Extrajudicial identifications obtained through impermissibly suggestive procedures are not admissible. James [v. State, 191 Md. App. 233, 251-52 (2010)]. We look at the circumstances of [the] identification... through a two-step process:
The first is whether the identification procedure was impermissibly suggestive. If the answer is "no," the inquiry ends and both the extra-judicial identification and the in-court identification are admissible at trial. If, on the other hand, the procedure was impermissibly suggestive, the second step is triggered, and the court must determine whether, under the totality of the circumstances, the identification was reliable.
Jones v. State, 395 Md. 97, 109 (2006) (citations omitted). "The defendant bears the burden of proof in the first stage of the inquiry, and, if the defendant meets this burden, then the prosecution has the burden in the second stage of the analysis." Upshur v. State, 208 Md. App. 383, 400-01, (2012) (citing In re Matthew S., 199 Md. App. 436, 447-48 (2011)), cert. denied, 430 Md. 646 (2013); see also James, 191 Md. App. at 252 ("Although the reliability of the
identification is the linchpin question, if the identification procedure is not unduly suggestive, then our inquiry is at an end.") (Internal citation and quotation marks omitted.))Wallace v. State, 219 Md. App. at 244. (Some citations omitted. Alterations from original.) To determine the reliability of an identification, courts will consider the totality of the circumstances. In Neil v. Biggers, 409 U.S. 188 (1972), the Supreme Court listed several factors to be considered in evaluating the likelihood of misidentification, including "the opportunity of the witness to view the criminal at the time of the crime, the witness' degree of attention, the accuracy of the witness' prior description of the criminal, the level of certainty demonstrated by the witness at the confrontation, and the length of time between the crime and the confrontation." Id. at 199-200.
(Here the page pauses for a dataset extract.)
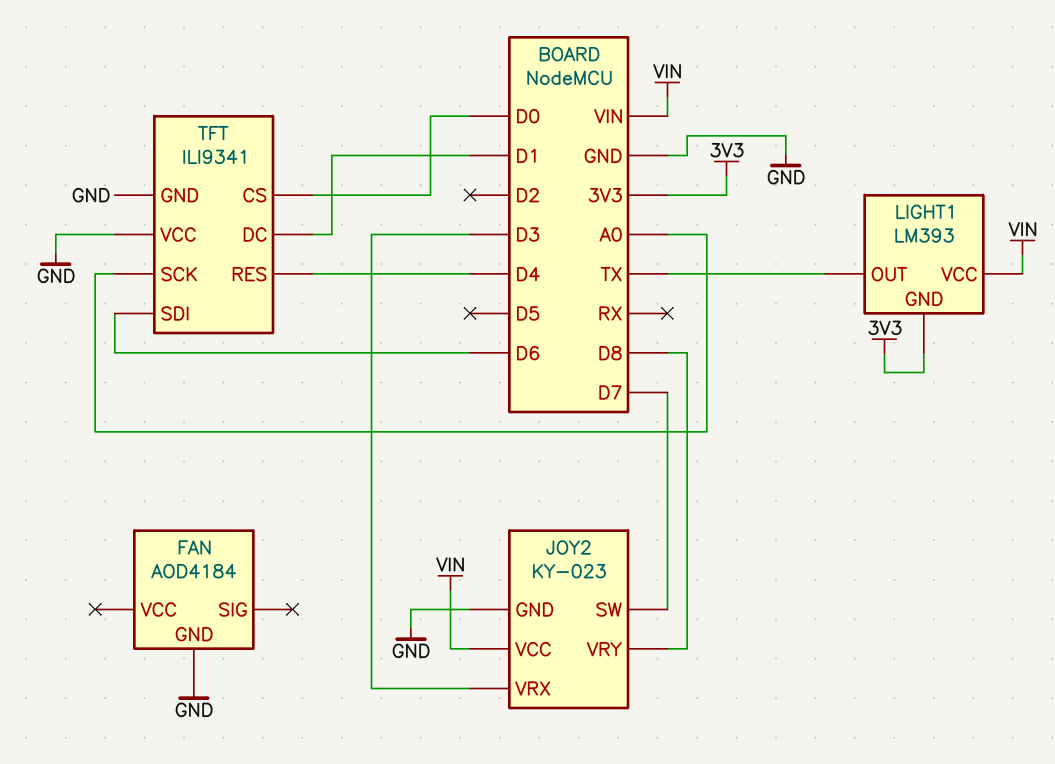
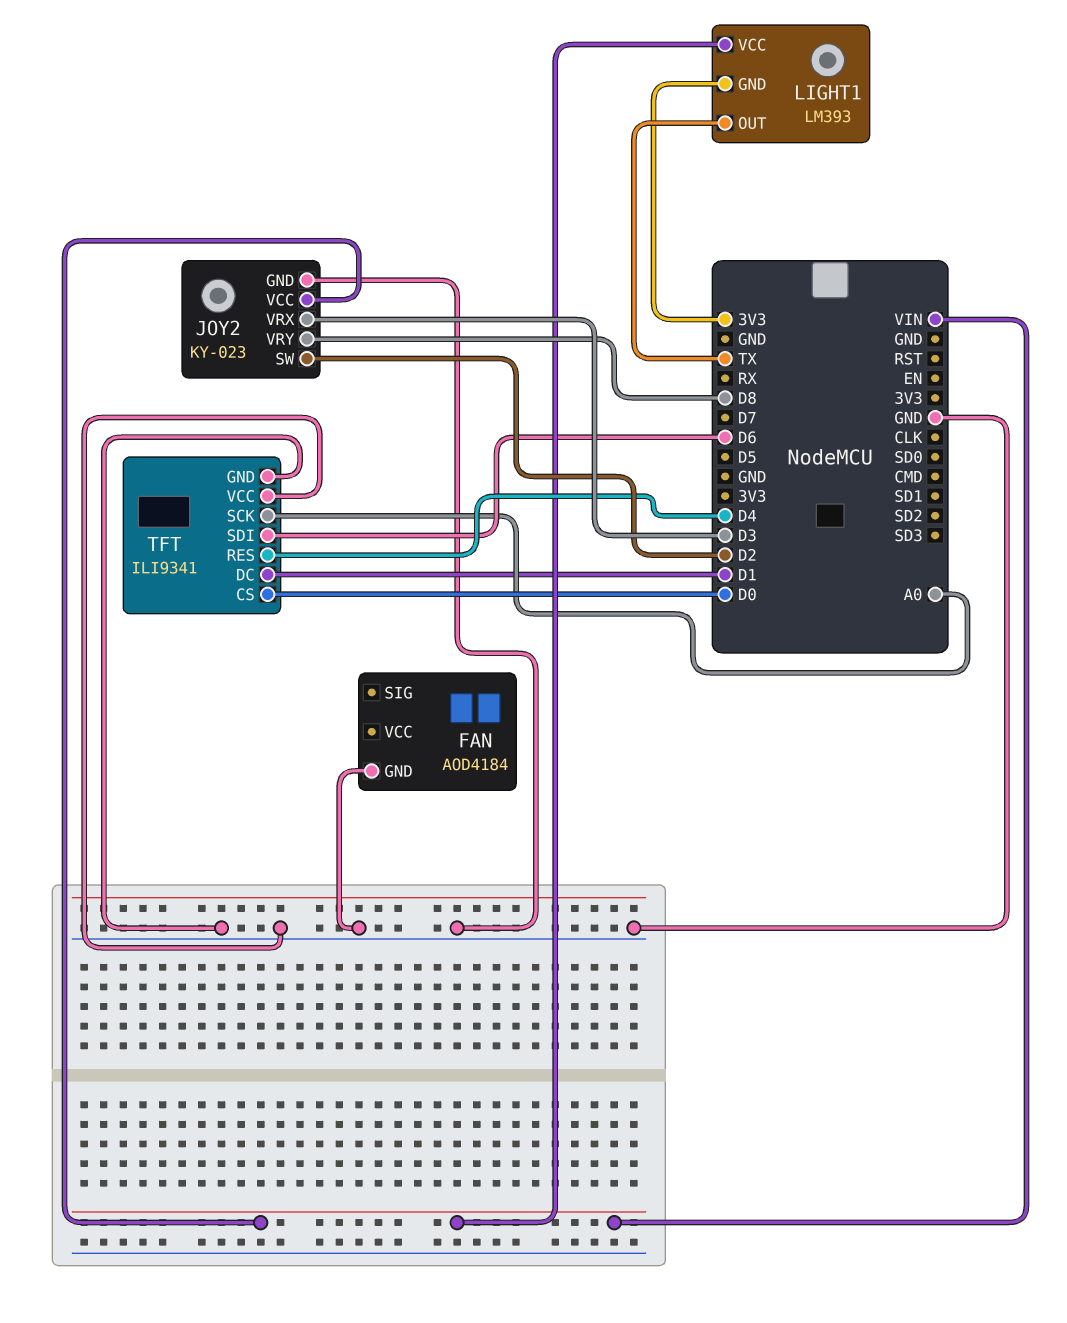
JOY2 pin SW: D7 -> D2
We are persuaded that, however suggestive, vel non, the identification procedure may have been, the identifications were admissible because they were so reliable. Voorhaar's identification of appellant was reliable because when Sauve showed Voorhaar the photograph a few days after the search, Voorhaar was already familiar with appellant. In fact, appellant was known to Voorhaar before the search took place. Voorhaar then encountered appellant inside the residence and identified him to Sauve as the person who had the rifle. Under the totality of the circumstances, we believe that there was little likelihood that Voorhaar mis-identified appellant at trial as a result of being shown a single photograph of him just days after the search warrant was executed.
JUDGMENTS OF THE CIRCUIT COURT FOR CHARLES COUNTY AFFIRMED. COSTS TO BE PAID BY APPELLANT.